Important findings were obtained from our current result. Younger patients with OSA had greater hazard ratios than older patients with OSA in glaucoma risk than non-OSA comparison cohort. Woman with OSA had greater hazard ratios than men with OSA in glaucoma risk than non-OSA comparison cohort. Similar finding was observed in another recent study by Lin et al. [4]. They reported that the adjusted hazard of OAG diagnosis among females during the 5-year follow-up period was 1.55 (95% CI, 1.04–2.31) times greater for those with OSA than for those without. However, among males, the adjusted HR for OAG diagnosis within the 5-year period for subjects with OSA was only 1.45 (95% CI, 1.02–2.16) than that of comparison subjects. Contrary to the general thought that older age and male patients should have higher risk of OSA or glaucoma risk, the clinical implication of this finding is to remind the clinicians of the higher risk of glaucoma in younger patients and female patients when being with OSA disease.

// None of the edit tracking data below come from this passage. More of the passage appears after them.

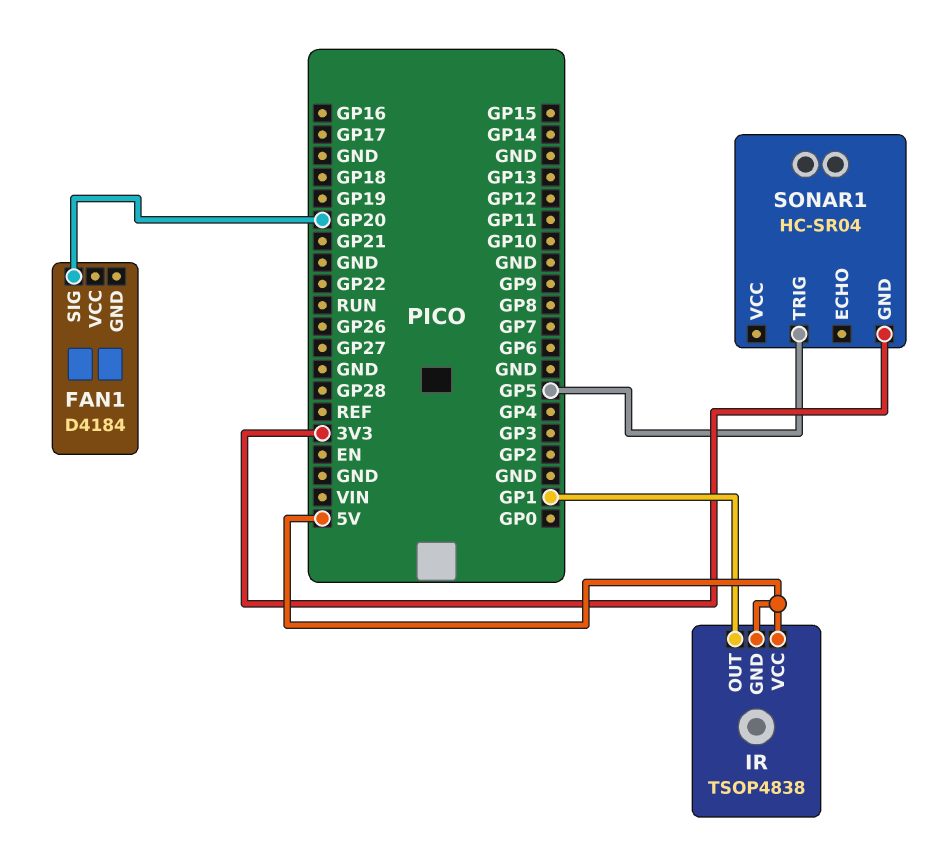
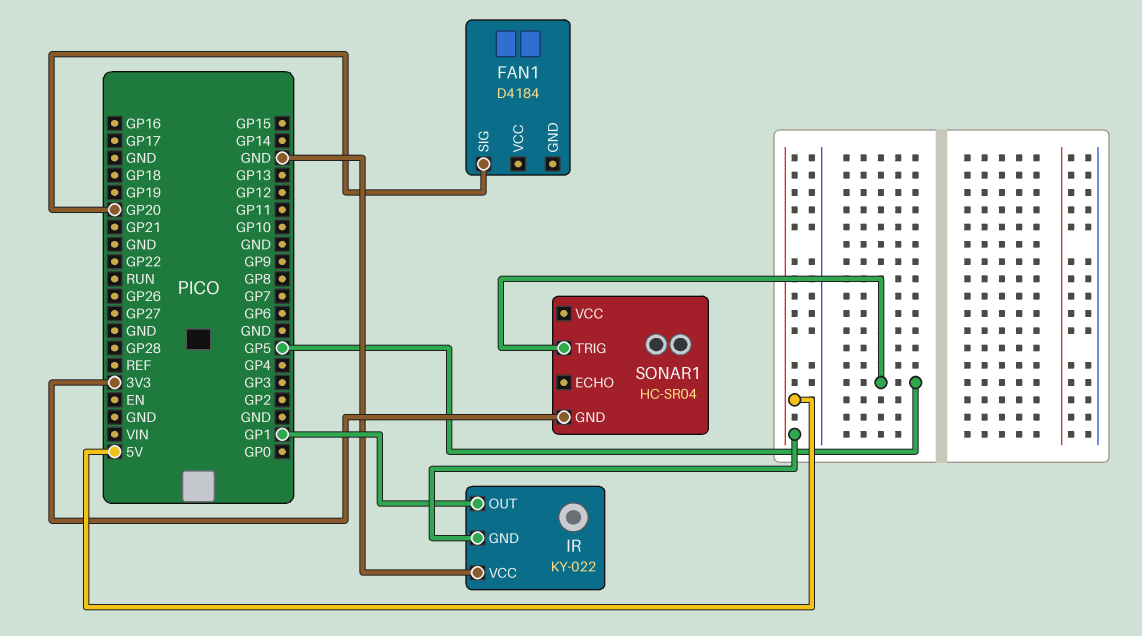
IR: TSOP4838 -> KY-022
IR pin VCC: 5V -> GND

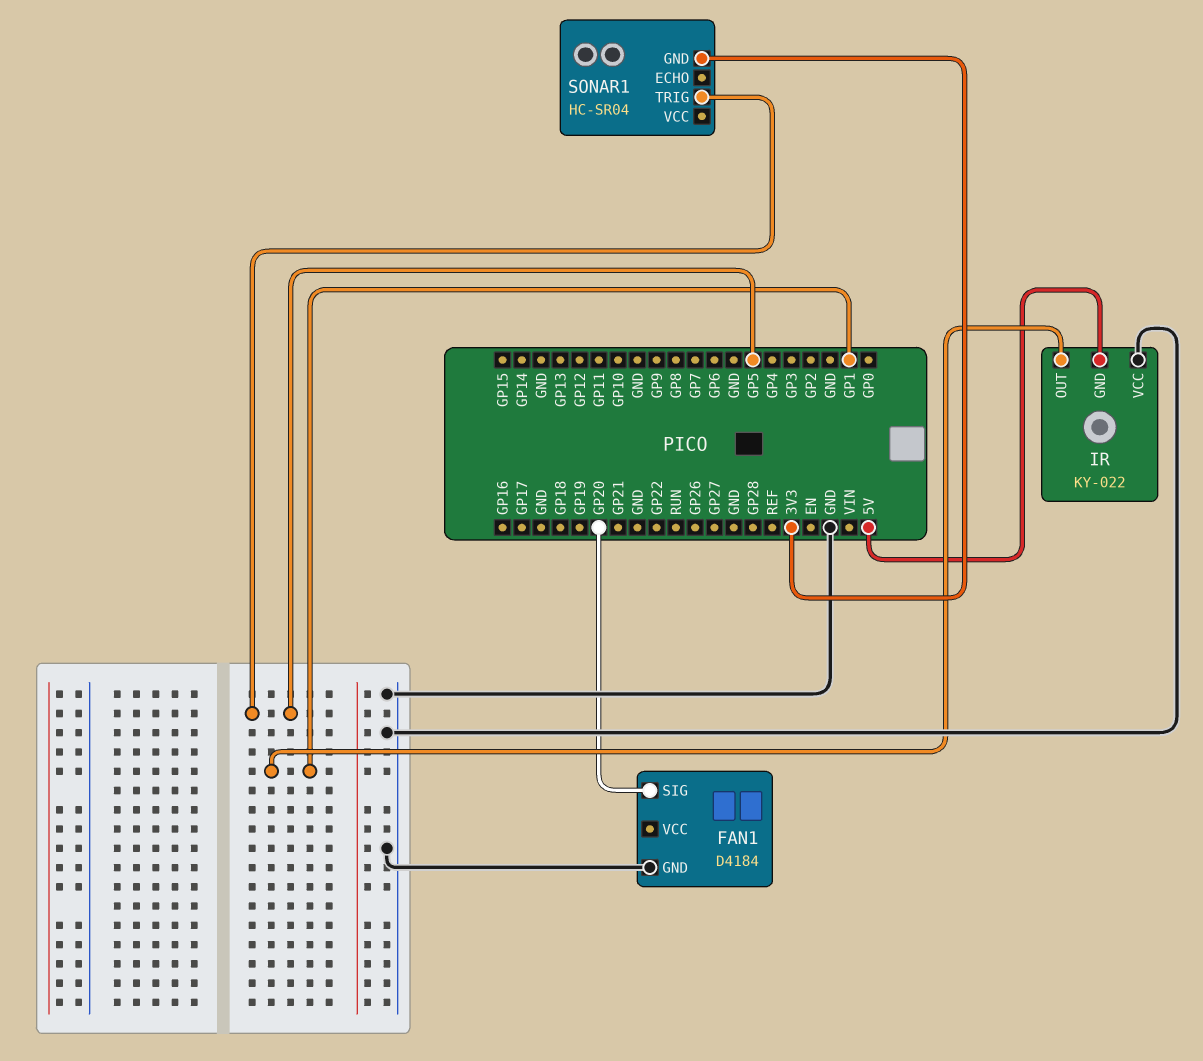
FAN1 pin GND: none -> GND

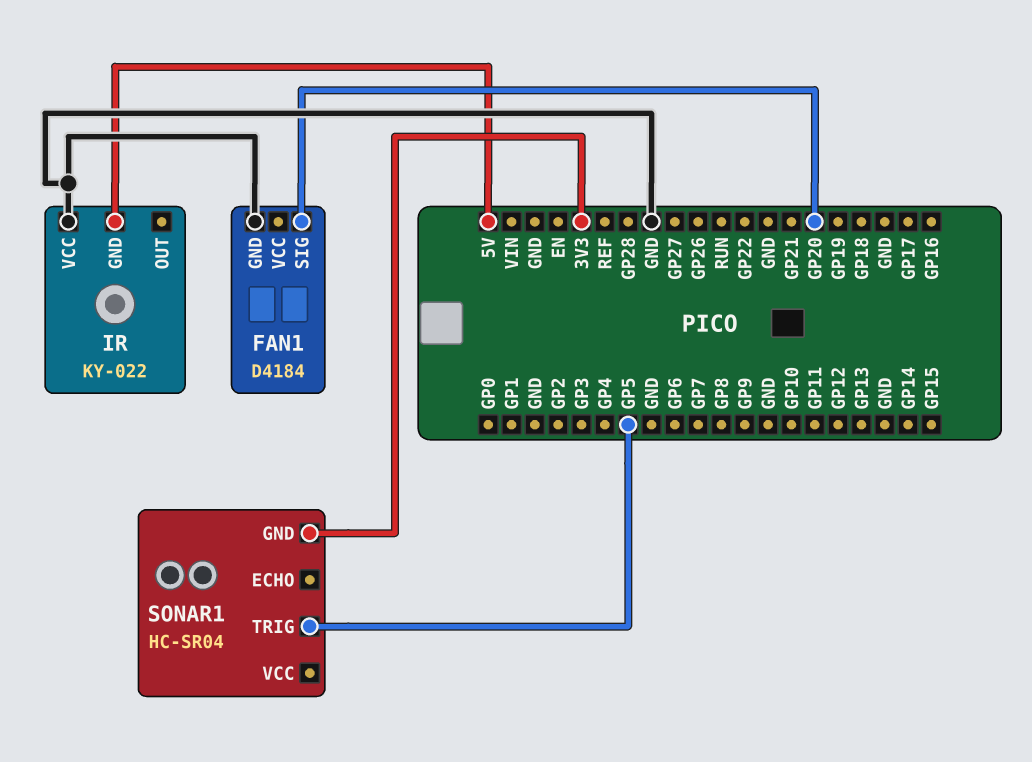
IR pin OUT: GP1 -> none

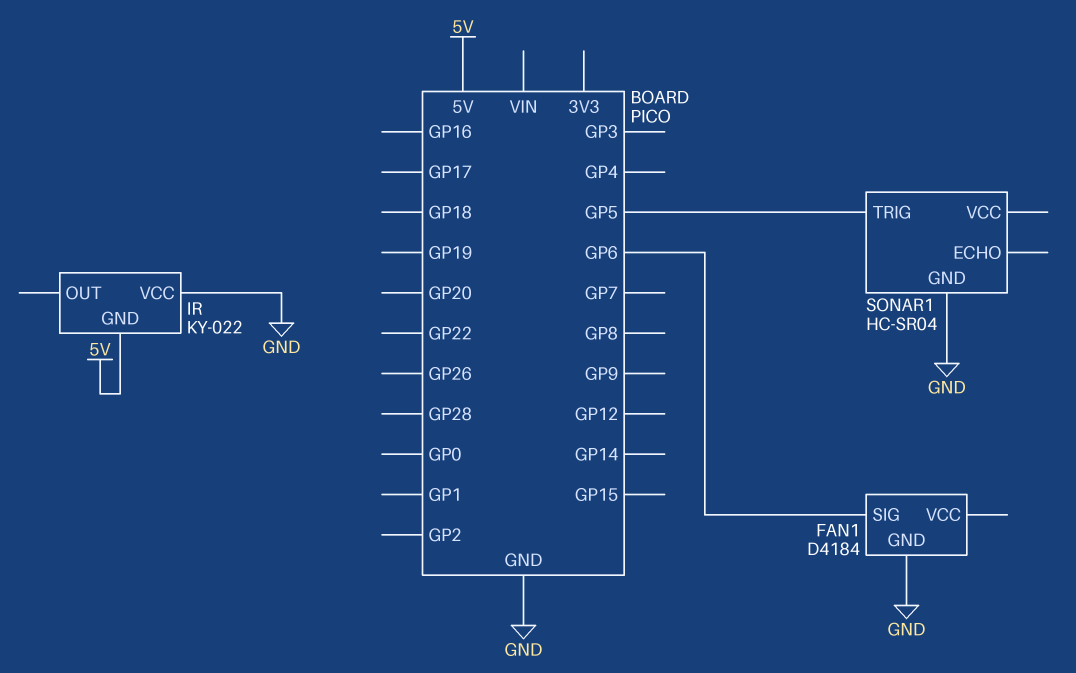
FAN1 pin SIG: GP20 -> GP6
SONAR1 pin GND: 3V3 -> GND

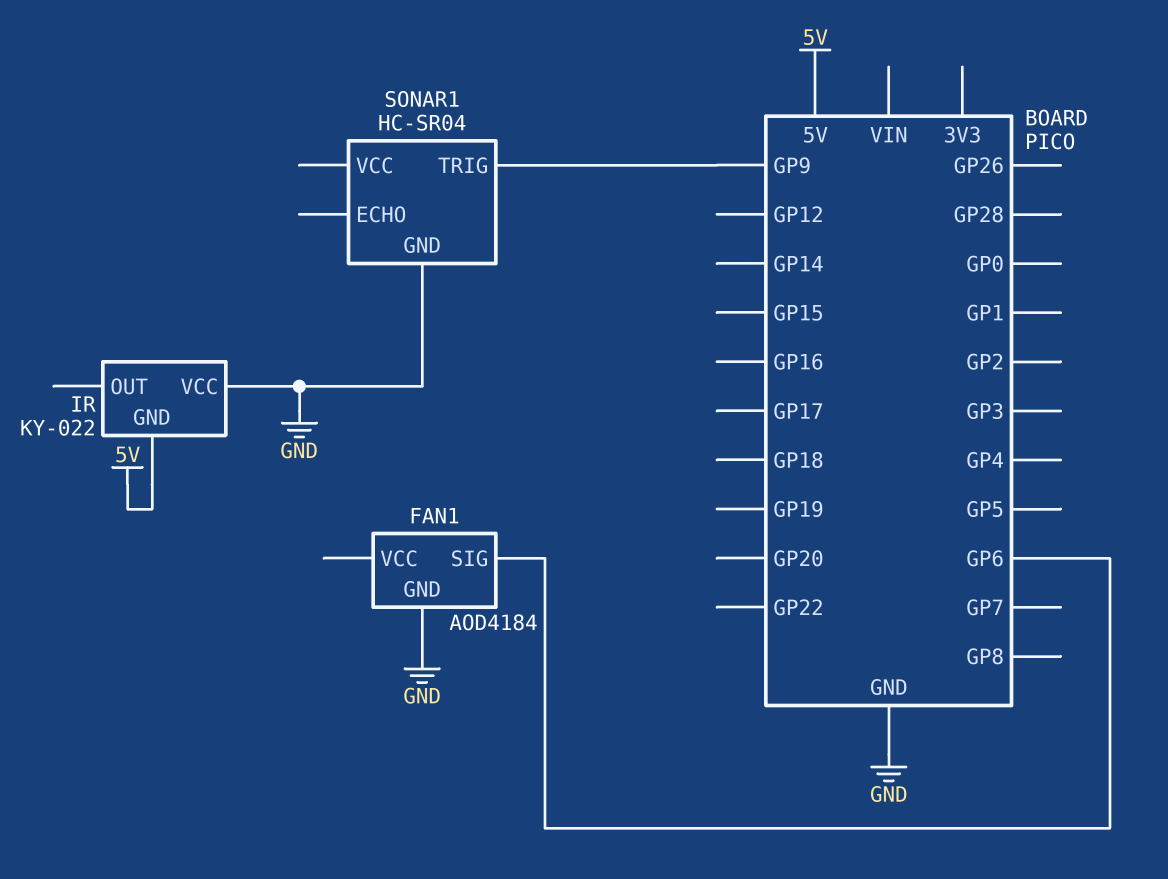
FAN1: D4184 -> AOD4184
SONAR1 pin TRIG: GP5 -> GP9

We believe our work has some strength. First, the strength of database was a large one with good sample randomization. Second, this dataset captures data on a broad range of subjects of different sociodemographic profiles unlike some smaller studies that recruit patients from a specific region which might not represent the whole population because of an overrepresentation or underrepresentation of individuals with certain sociodemographic characteristics in that area [9]. However, the current study also has some limitations. First, although we defined glaucoma totally relying upon claims data (ICD-9 coding from clinicians), which may be less accurate than diagnoses carried out individually through a standardized procedure. Second, selection bias did exist in this study. Because the NHI database only included patients who seek for treatment, for those who did not seek for help might have the chance to be recruited in the comparison cohort [4]. Third, we could not determine the severity of OSA from our database so that we could not directly evaluate the association between glaucoma and OSA severity. Finally, we could not understand the relationship between treatment strategy and OSA severity. Although surgery is better for OSA treatment with lower glaucoma risk, we need to be cautious in managing each case, especially considering the complications. In one recent study [20], the authors reviewed the safety of multilevel surgery in 487 consecutive patients with OSA and 1698 surgical procedures from January 2007 to May 2010. The overall complication rate was 7.1%.

4.2. Conclusion.

OSA is associated with an increased risk of glaucoma in Taiwanese population. However, OSA patients having surgery are less associated with glaucoma and are more associated with glaucoma in female and younger age. Further research is warranted to understand why different OSA treatments may have variable risk for glaucoma.